Nelle totale imprese con dipendenti il tasso di posti vacanti medio annuo nel 2019 è pari all’1,4% per il complesso delle attività economiche, e all’1,3% e all’1,5% rispettivamente nell’industria e nei servizi.
Rispetto all’anno precedente il tasso di posti vacanti è aumentato di 0,1 punti percentuali nel totale delle attività economiche, rimasto invariato nell’industria e aumentato di 0,1 punti percentuali nei servizi.
Nel 2019 si è osservato, per il costo del lavoro, un aumento del 2,2% per il complesso delle attività economiche, con una crescita pressoché equivalente nell’industria (+2,2%) e nei servizi (+2,1%). E’ proseguita per il terzo anno consecutivo la crescita degli oneri sociali (+3,7%) nel complesso dell’industria e dei servizi, dopo due anni di calo associato alle nuove assunzioni a tempo indeterminato.
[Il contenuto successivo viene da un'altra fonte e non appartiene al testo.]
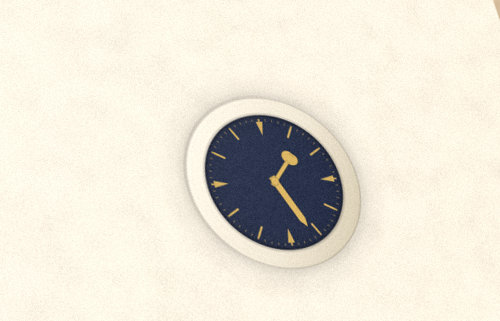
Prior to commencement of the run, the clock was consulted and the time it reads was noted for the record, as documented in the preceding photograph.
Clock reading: 1:26
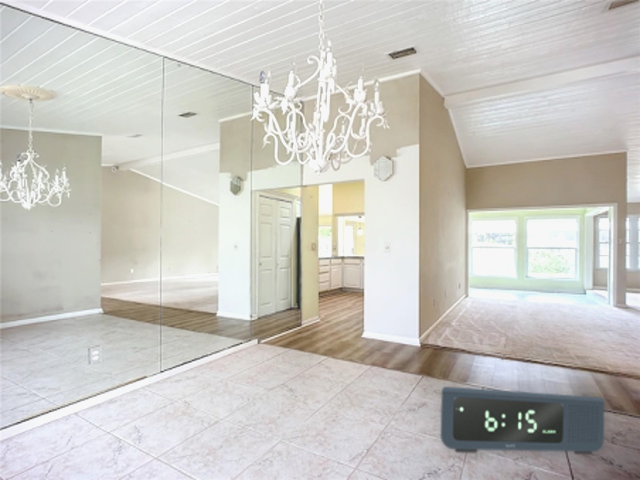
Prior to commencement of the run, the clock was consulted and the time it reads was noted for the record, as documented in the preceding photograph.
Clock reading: 6:15
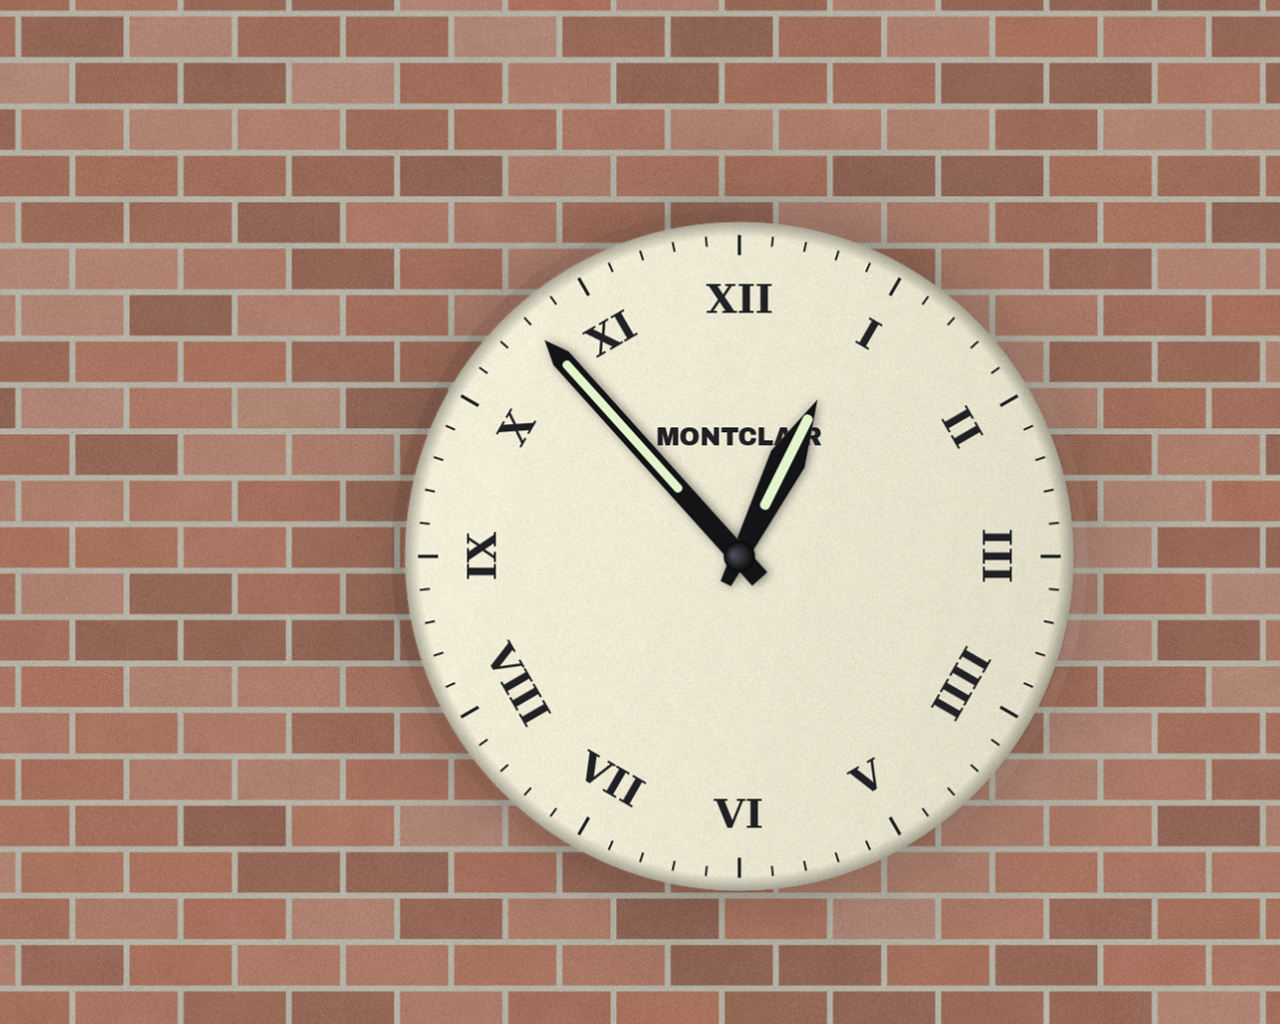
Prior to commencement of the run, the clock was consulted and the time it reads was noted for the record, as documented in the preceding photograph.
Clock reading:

La crescita degli oneri sociali registrata nel 2019 è lievemente più sostenuta nei servizi (+3,9%) che nell’industria (3,6%). Anche le retribuzioni di fatto, in media nel 2019, sono interessate da una crescita, pari all’1,6% nel complesso delle attività economiche, con una dinamica equivalente nell’industria e nei servizi.
[1] All’inizio del 2020 prima che la crisi connessa con l’epidemia di Covid-19 cominciasse a colpire la Cina, gli indicatori congiunturali avevano in realtà mostrato un certo recupero a livello nazionale, in un contesto di ripresa continentale europea. L’indice della produzione Industriale, aveva registrato a gennaio 2020 un forte rimbalzo rispetto al calo di dicembre, portandosi su un livello significativamente superiore a quello dei deboli mesi autunnali del 2019. Ancora più forte è emerso il recupero del settore delle Costruzioni, la cui Produzione ha toccato a gennaio 2020 un Livello superiore del 5% rispetto al livello del gennaio 2019.